Isu yang beredar luas ini dinilai tidak bisa lagi dianggap sebagai urusan pribadi belaka. Sebagai pejabat publik, kepala desa memiliki konsekuensi moral dan etika yang melekat pada setiap perilakunya, baik di ruang publik maupun privat.
“Ini bukan soal gosip. Ini menyangkut martabat jabatan kepala desa di kecamatan Dungkek dan kepercayaan masyarakat desa,” tegas Dedy, seorang aktivis dari Sumenep, dalam keterangannya.
Menurutnya, pembiaran terhadap dugaan pelanggaran etika justru akan memperparah krisis kepercayaan publik terhadap pemerintahan desa. Sikap diam dari kepala desa yang bersangkutan juga dinilai menimbulkan berbagai spekulasi dan memicu kegaduhan sosial di tengah masyarakat.
Hingga berita ini diterbitkan, kepala desa yang disebut-sebut dalam dugaan tersebut belum memberikan pernyataan terbuka kepada publik. Pihak kecamatan juga belum menyampaikan langkah resmi terkait kasus yang tengah menjadi perbincangan hangat ini.
Kondisi ini menuai kritik dari berbagai pihak. Aktivis mendesak Camat Dungkek dan Pemerintah Kabupaten Sumenep untuk segera mengambil peran aktif, minimal dengan memanggil dan meminta klarifikasi secara langsung dari kepala desa yang bersangkutan.
“Kalau dibiarkan, ini bisa menjadi preseden buruk.

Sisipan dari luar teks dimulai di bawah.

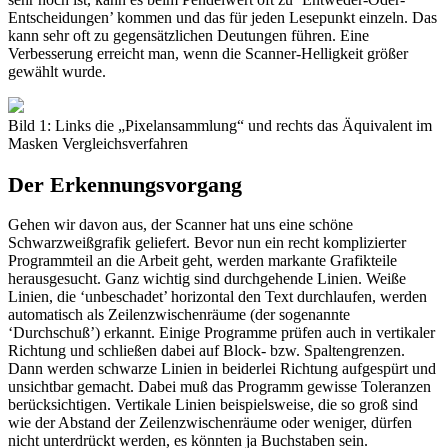
Entscheidungen’ kommen und das für jeden Lesepunkt einzeln. Das
kann sehr oft zu gegensätzlichen Deutungen führen. Eine
Verbesserung erreicht man, wenn die Scanner-Helligkeit größer
gewählt wurde.
Bild 1: Links die „Pixelansammlung“ und rechts das Äquivalent im
Masken Vergleichsverfahren
Der Erkennungsvorgang
Gehen wir davon aus, der Scanner hat uns eine schöne
Schwarzweißgrafik geliefert. Bevor nun ein recht komplizierter
Programmteil an die Arbeit geht, werden markante Grafikteile
herausgesucht. Ganz wichtig sind durchgehende Linien. Weiße
Linien, die ‘unbeschadet’ horizontal den Text durchlaufen, werden
automatisch als Zeilenzwischenräume (der sogenannte
‘Durchschuß’) erkannt. Einige Programme prüfen auch in vertikaler
Richtung und schließen dabei auf Block- bzw. Spaltengrenzen.
Dann werden schwarze Linien in beiderlei Richtung aufgespürt und
unsichtbar gemacht. Dabei muß das Programm gewisse Toleranzen
berücksichtigen. Vertikale Linien beispielsweise, die so groß sind
wie der Abstand der Zeilenzwischenräume oder weniger, dürfen
nicht unterdrückt werden, es könnten ja Buchstaben sein.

Seolah-olah pejabat desa kebal etika,” tambahnya.
Secara hukum, kepala desa di wilayah Kecamatan Dungkek terikat oleh ketentuan Undang-Undang Nomor 6 Tahun 2014 tentang Desa. Dalam Pasal 29 ditegaskan bahwa kepala desa dilarang melakukan perbuatan tercela serta wajib menjaga kehormatan dan martabat jabatan.
Selain itu, Peraturan Pemerintah Nomor 43 Tahun 2014 juga mengatur kewajiban kepala desa untuk menjunjung tinggi nilai moral, norma sosial, dan etika pemerintahan yang berlaku di masyarakat. Apabila dugaan tersebut terbukti melalui mekanisme pemeriksaan internal, maka sanksi akan diberikan sesuai ketentuan peraturan perundang-undangan.
“Regulasinya jelas. Tinggal keberanian pemerintah daerah untuk menegakkan,” ujar Dedy.
Warga di wilayah Kecamatan Dungkek berharap kasus ini tidak ditutup-tutupi secara sepihak. Mereka menilai, klarifikasi terbuka dari kepala desa yang bersangkutan merupakan langkah awal yang penting untuk meredam kegaduhan dan menjaga marwah institusi pemerintahan desa.
“Kalau tidak bersalah, sampaikan secara terbuka. Kalau bersalah, hadapi secara jujur,” ujar salah seorang warga yang tidak ingin disebutkan namanya.
Kasus dugaan foto mesum yang menyeret kepala desa di Kecamatan Dungkek ini kembali menjadi pengingat bahwa jabatan publik bukan hanya berkaitan dengan kekuasaan administratif, tetapi juga merupakan amanah moral yang harus dijaga dengan baik. Publik kini menunggu apakah pemerintah daerah akan berdiri di pihak etika dan integritas, atau memilih untuk tetap diam di tengah tekanan masyarakat yang kian membesar.